To Dereham these gypsies were evidently well known. The woman with the child was one of the Boswells; I dare not say what was her connection, if any, with ‘Boswell the Great’ – I mean Sylvester Boswell, the grammarian and ‘well-known and popalated gypsy of Codling Gap,’ who, on a memorable occasion, wrote so eloquently about the superiority of the gypsy mode of life to all others, ‘on the accont of health, sweetness of air, and for enjoying the pleasure of Nature’s life.’

Dereham told me in a whisper that her name was Perpinia, and that the other gypsy, the girl of the dragon-flies, was the famous beauty of the neighbourhood – Rhona Boswell, of whom many stories had reached him with regard to Percy Aylwin, a relative of Rosamond’s father.

After greeting the two, Dereham looked at the weakling child with the deepest interest, and said to the mother: ‘This chavo ought not to look like that – with such a mother as you, Perpinia.’ ‘And with such a daddy, too,’ said she. ‘Mike’s stronger for a man nor even I am for a woman’ – a glow of wifely pride passing over her face; ‘and as to good looks, it’s him as has got the good looks, not me. But none on us can’t make it out about the chavo.
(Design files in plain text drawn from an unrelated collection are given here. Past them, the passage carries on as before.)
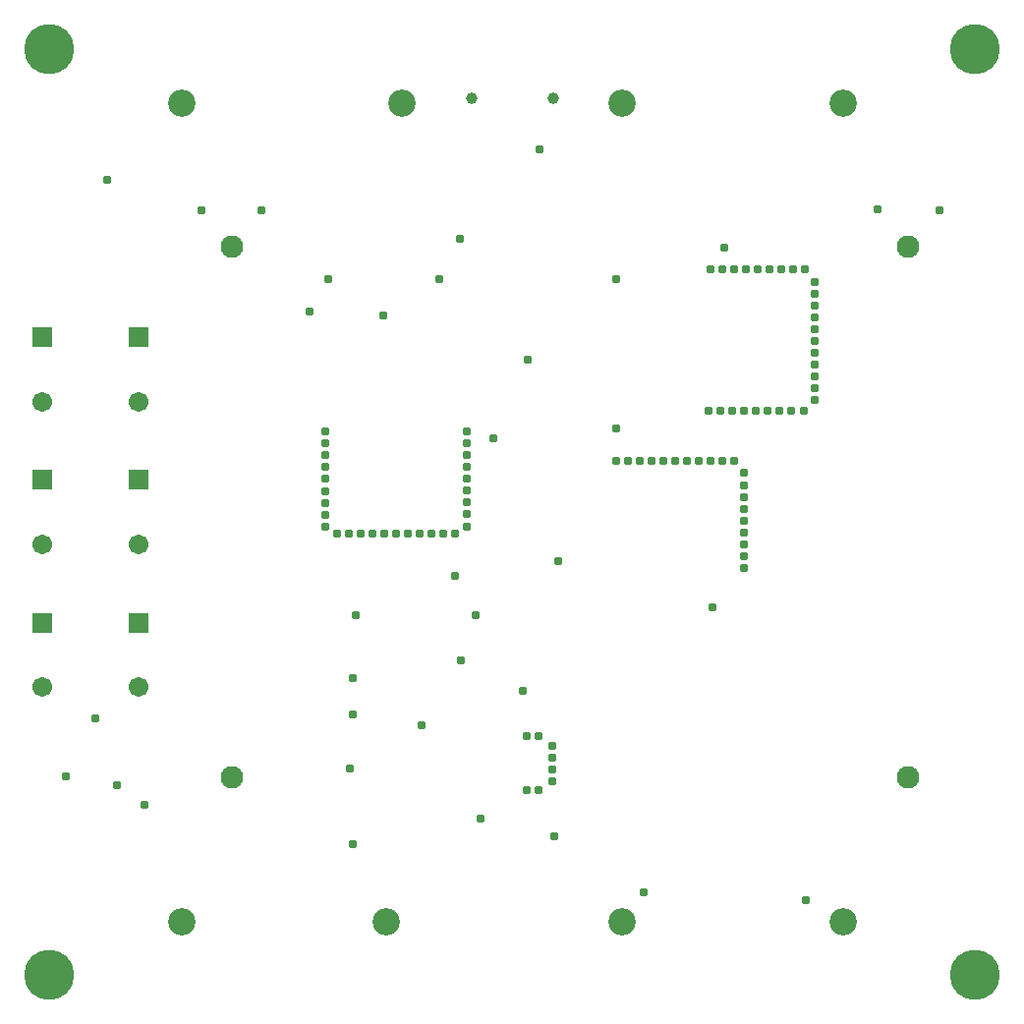
<source format=gbs>
G04*
G04 #@! TF.GenerationSoftware,Altium Limited,Altium Designer,24.0.1 (36)*
G04*
G04 Layer_Color=16711935*
%FSLAX25Y25*%
%MOIN*%
G70*
G04*
G04 #@! TF.SameCoordinates,EC2407A8-7C3A-46FB-840E-4377B73232B9*
G04*
G04*
G04 #@! TF.FilePolarity,Negative*
G04*
G01*
G75*
%ADD65C,0.09245*%
%ADD66C,0.07608*%
%ADD67C,0.03950*%
%ADD68C,0.06741*%
%ADD69R,0.06741X0.06741*%
%ADD70C,0.17000*%
%ADD71C,0.03100*%
D65*
X-1201Y-316195D02*
D03*
X-81204D02*
D03*
X73603D02*
D03*
X-150807D02*
D03*
X-150806Y-38480D02*
D03*
X-76003D02*
D03*
X-1200D02*
D03*
X73603D02*
D03*
D66*
X-133785Y-87200D02*
D03*
Y-267200D02*
D03*
X95599D02*
D03*
Y-87200D02*
D03*
D67*
X-24858Y-36800D02*
D03*
X-52259D02*
D03*
D68*
X-165200Y-236611D02*
D03*
Y-188211D02*
D03*
X-198000Y-236611D02*
D03*
Y-188211D02*
D03*
X-165200Y-139811D02*
D03*
X-198000D02*
D03*
D69*
X-165200Y-214800D02*
D03*
Y-166400D02*
D03*
X-198000Y-214800D02*
D03*
Y-166400D02*
D03*
X-165200Y-118000D02*
D03*
X-198000D02*
D03*
D70*
X-195585Y-334126D02*
D03*
Y-20200D02*
D03*
X118402D02*
D03*
Y-334126D02*
D03*
D71*
X-29300Y-54300D02*
D03*
X-58082Y-198813D02*
D03*
X-92845Y-246040D02*
D03*
Y-233579D02*
D03*
X5968Y-306400D02*
D03*
X61135Y-308909D02*
D03*
X-69323Y-249441D02*
D03*
X-33200Y-125406D02*
D03*
X-101010Y-98144D02*
D03*
X-82278Y-110601D02*
D03*
X29272Y-209726D02*
D03*
X-51070Y-212197D02*
D03*
X-24475Y-287167D02*
D03*
X-23073Y-193818D02*
D03*
X-45185Y-152223D02*
D03*
X-3403Y-148953D02*
D03*
X-55881Y-227468D02*
D03*
X33184Y-87536D02*
D03*
X-56288Y-84541D02*
D03*
X-180040Y-247390D02*
D03*
X-3403Y-98144D02*
D03*
X-63503Y-98168D02*
D03*
X-107485Y-109077D02*
D03*
X-172741Y-269966D02*
D03*
X-91823Y-212200D02*
D03*
X106456Y-74738D02*
D03*
X85392Y-74628D02*
D03*
X-123733Y-75019D02*
D03*
X-144029Y-75010D02*
D03*
X-29823Y-253094D02*
D03*
X-33760D02*
D03*
X-25032Y-256568D02*
D03*
Y-260596D02*
D03*
Y-264536D02*
D03*
Y-268564D02*
D03*
X-33760Y-271704D02*
D03*
X-29823D02*
D03*
X-3403Y-159901D02*
D03*
X520D02*
D03*
X4578D02*
D03*
X8576D02*
D03*
X12573D02*
D03*
X16601D02*
D03*
X24566D02*
D03*
X20570D02*
D03*
X28593D02*
D03*
X32533D02*
D03*
X36561D02*
D03*
X39955Y-163918D02*
D03*
X39941Y-168118D02*
D03*
X39955Y-172118D02*
D03*
Y-176116D02*
D03*
X40000Y-180145D02*
D03*
Y-184237D02*
D03*
X40014Y-188145D02*
D03*
Y-192197D02*
D03*
X40007Y-196207D02*
D03*
X28044Y-143039D02*
D03*
X32054Y-143046D02*
D03*
X36106D02*
D03*
X40014Y-143032D02*
D03*
X44106D02*
D03*
X48135Y-142986D02*
D03*
X52133D02*
D03*
X56133Y-142972D02*
D03*
X60333Y-142986D02*
D03*
X63900Y-139197D02*
D03*
Y-135170D02*
D03*
Y-131230D02*
D03*
Y-127202D02*
D03*
Y-123207D02*
D03*
Y-119237D02*
D03*
Y-115209D02*
D03*
Y-111212D02*
D03*
Y-107215D02*
D03*
Y-103156D02*
D03*
Y-99233D02*
D03*
X60800Y-94797D02*
D03*
X56600Y-94784D02*
D03*
X52600Y-94797D02*
D03*
X48603D02*
D03*
X44574Y-94843D02*
D03*
X40481D02*
D03*
X36573Y-94857D02*
D03*
X28511Y-94850D02*
D03*
X32521Y-94857D02*
D03*
X-93646Y-264209D02*
D03*
X-163292Y-276497D02*
D03*
X-49376Y-281216D02*
D03*
X-58008Y-184600D02*
D03*
X-61932D02*
D03*
X-65990D02*
D03*
X-69988D02*
D03*
X-73985D02*
D03*
X-78013D02*
D03*
X-81982D02*
D03*
X-85978D02*
D03*
X-90005D02*
D03*
X-93945D02*
D03*
X-54098Y-149911D02*
D03*
X-54105Y-153921D02*
D03*
Y-157973D02*
D03*
X-54092Y-161881D02*
D03*
Y-165974D02*
D03*
X-54046Y-170003D02*
D03*
Y-174000D02*
D03*
X-54032Y-178000D02*
D03*
X-54046Y-182200D02*
D03*
X-97973Y-184600D02*
D03*
X-101948Y-182289D02*
D03*
X-101934Y-178089D02*
D03*
X-101948Y-174089D02*
D03*
Y-170092D02*
D03*
X-101993Y-166063D02*
D03*
Y-161970D02*
D03*
X-102007Y-158062D02*
D03*
Y-154010D02*
D03*
X-189909Y-266912D02*
D03*
X-35138Y-238000D02*
D03*
X-102000Y-150000D02*
D03*
X-176000Y-64457D02*
D03*
X-92794Y-289745D02*
D03*
M02*

</source>
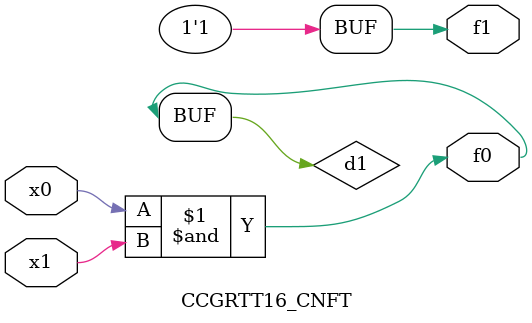
<source format=v>
module CCGRTT16_CNFT(
	input x0, x1,
	output f0, f1
);

	wire d1;

	assign f0 = d1;
	and (d1, x0, x1);
	assign f1 = 1'b1;
endmodule

</source>
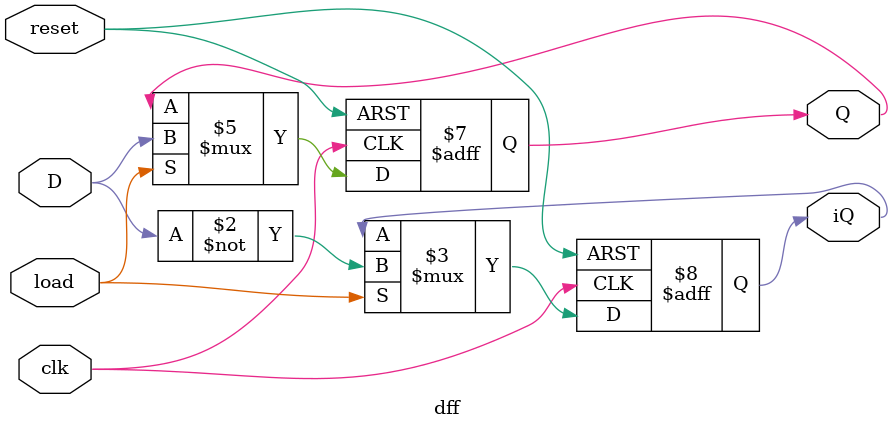
<source format=v>
module dff (input clk, reset, load,
            input D,
            output reg Q, iQ);

always @(posedge clk or posedge reset) begin
    if (reset) begin
        Q <= 0;
        iQ <= 1; end
    else if (load) begin
        Q <= D; 
        iQ <= ~D; end
end

endmodule
</source>
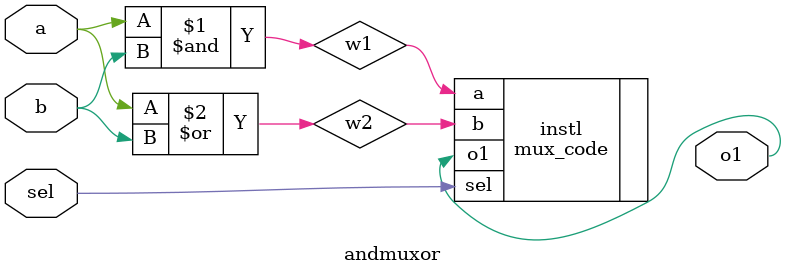
<source format=sv>
module andmuxor (a,b,sel,o1);

  input a;
  input b;
  input sel;

  output o1;
  
  wire w1;
  wire w2;
 
  and (w1,a,b);

  or (w2,a,b);

  mux_code instl (.a(w1),.b(w2),.sel(sel),.o1(o1));

 

endmodule

</source>
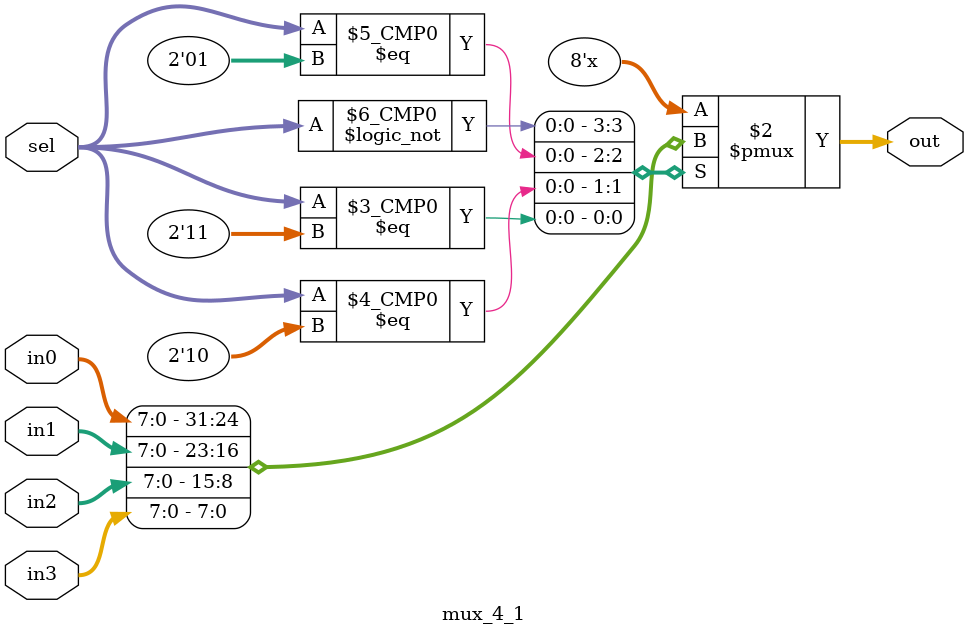
<source format=v>
module mux_4_1 #( parameter width = 8 )
(
input [width-1 : 0] in0 , in1 , in2 , in3 ,
input [1:0] sel ,
output reg [width-1 : 0] out 
) ;

always@ (*)
begin
  case (sel)
   2'b00 : out = in0 ;
   2'b01 : out = in1 ;
   2'b10 : out = in2 ;
   2'b11 : out = in3 ;
   endcase
end
endmodule
</source>
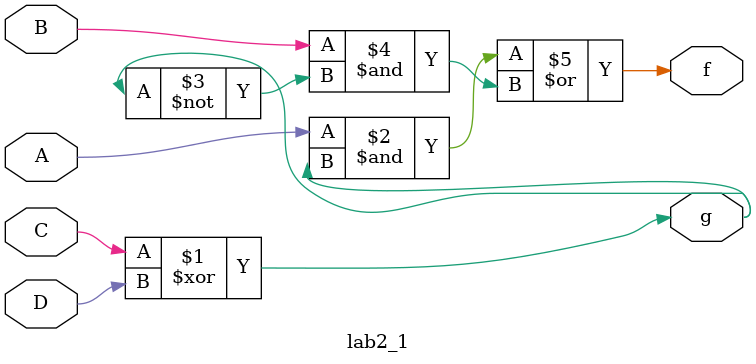
<source format=v>
module lab2_1(A,B,C,D,g,f);
input A,B,C,D;
output f,g;
wire g;
assign g= C^D;
assign f= (A&g)|(B&~g);
endmodule
</source>
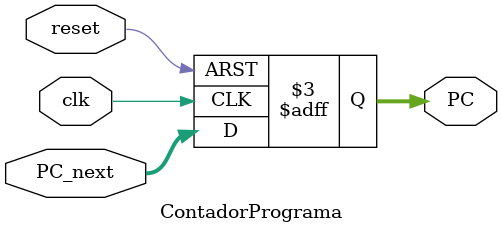
<source format=v>
module ContadorPrograma(
    input [31:0] PC_next,
    input clk, reset,
    output reg [31:0] PC
    );

    always @(posedge clk or posedge reset)
    begin
        if (reset == 1'b1)
            PC <= 32'h00000000;
        else
            PC <= PC_next;
    end

endmodule

</source>
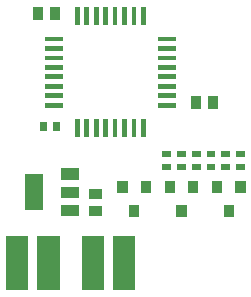
<source format=gbr>
G04 start of page 10 for group -4015 idx -4015 *
G04 Title: (unknown), toppaste *
G04 Creator: pcb 20110918 *
G04 CreationDate: Sun Sep 22 23:55:29 2013 UTC *
G04 For: mokus *
G04 Format: Gerber/RS-274X *
G04 PCB-Dimensions: 100000 140000 *
G04 PCB-Coordinate-Origin: lower left *
%MOIN*%
%FSLAX25Y25*%
%LNTOPPASTE*%
%ADD74R,0.0157X0.0157*%
%ADD73R,0.0340X0.0340*%
%ADD72R,0.0216X0.0216*%
%ADD71R,0.0750X0.0750*%
%ADD70R,0.0335X0.0335*%
%ADD69R,0.0610X0.0610*%
%ADD68R,0.0370X0.0370*%
G54D68*X27959Y58616D02*X30359D01*
X27959Y64716D02*X30359D01*
X27959Y70816D02*X30359D01*
G54D69*X16959Y67716D02*Y61716D01*
G54D70*X37179Y58511D02*X38163D01*
X37179Y64021D02*X38163D01*
G54D71*X21859Y46316D02*Y35916D01*
X11459Y46316D02*Y35916D01*
X47059Y46316D02*Y35916D01*
X36659Y46316D02*Y35916D01*
G54D70*X18381Y124750D02*Y123766D01*
X23891Y124750D02*Y123766D01*
X71135Y95222D02*Y94238D01*
X76645Y95222D02*Y94238D01*
G54D72*X20152Y87052D02*Y86266D01*
X24482Y87052D02*Y86266D01*
X60885Y73099D02*X61671D01*
X60885Y77429D02*X61671D01*
X65805Y73099D02*X66591D01*
X65805Y77429D02*X66591D01*
X85485Y73099D02*X86271D01*
X85485Y77429D02*X86271D01*
X80565Y73099D02*X81351D01*
X80565Y77429D02*X81351D01*
G54D73*X70114Y66813D02*Y66213D01*
X62314Y66813D02*Y66213D01*
X66214Y58613D02*Y58013D01*
X54366Y66813D02*Y66213D01*
X46566Y66813D02*Y66213D01*
X50466Y58613D02*Y58013D01*
G54D72*X70725Y73099D02*X71511D01*
X70725Y77429D02*X71511D01*
X75645Y73099D02*X76431D01*
X75645Y77429D02*X76431D01*
G54D74*X21522Y115792D02*X25948D01*
X21522Y112643D02*X25948D01*
X21522Y109493D02*X25948D01*
X21522Y106344D02*X25948D01*
X21522Y103194D02*X25948D01*
X21522Y100044D02*X25948D01*
X21522Y96895D02*X25948D01*
X21522Y93745D02*X25948D01*
X31491Y88203D02*Y83777D01*
X34640Y88203D02*Y83777D01*
X37790Y88203D02*Y83777D01*
X40939Y88203D02*Y83777D01*
X44089Y88203D02*Y83777D01*
X47239Y88203D02*Y83777D01*
X50388Y88203D02*Y83777D01*
X53538Y88203D02*Y83777D01*
X59080Y93746D02*X63506D01*
X59080Y96895D02*X63506D01*
X59080Y100045D02*X63506D01*
X59080Y103194D02*X63506D01*
X59080Y106344D02*X63506D01*
X59080Y109494D02*X63506D01*
X59080Y112643D02*X63506D01*
X59080Y115793D02*X63506D01*
X53537Y125761D02*Y121335D01*
X50388Y125761D02*Y121335D01*
X47238Y125761D02*Y121335D01*
X44089Y125761D02*Y121335D01*
X40939Y125761D02*Y121335D01*
X37789Y125761D02*Y121335D01*
X34640Y125761D02*Y121335D01*
X31490Y125761D02*Y121335D01*
G54D73*X85862Y66813D02*Y66213D01*
X78062Y66813D02*Y66213D01*
X81962Y58613D02*Y58013D01*
M02*

</source>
He’s so weak and sick he don’t look as if he belonged to Boswell’s breed at all.’

‘How many pipes of tobacco do you smoke in a day?’ said I, looking at the great black cutty pipe protruding from Perpinia’s finely cut lips, and seeming strangely out of place there.

‘Can’t say,’ said she, laughing.

‘About as many as she can afford to buy,’ interrupted ‘the beauty of the Ouse,’ as Rhona Boswell was called. ‘That’s all. Mike don’t like her a-smokin’. He says it makes her look like a old Londra Irish woman in Common Garding Market.’

‘You must not smoke another pipe,’ said I to the mother – ‘not another pipe till the child leaves the breast.’

‘What?’ said Perpinia defiantly. ‘As if I could live without my pipe!’

‘Fancy Pep a-living without her baccy!’ laughed Rhona.

‘Your child can’t live with it,’ said I to Perpinia. ‘That pipe of yours is full of a poison called nicotine.’

‘Nick what?’ said Rhona, laughing. ‘That’s a new kind of nick. Why, you smoke yourself!’

‘Nicotine,’ said I. ‘And the first part of Pep’s body that the poison gets into is her breast, and – ’

‘Gets into my burk,’ [11 - Bosom.] said Perpinia. ‘Get along wi’ ye.’

‘Yes.’

‘Do it pison Pep’s milk?’ said Rhona.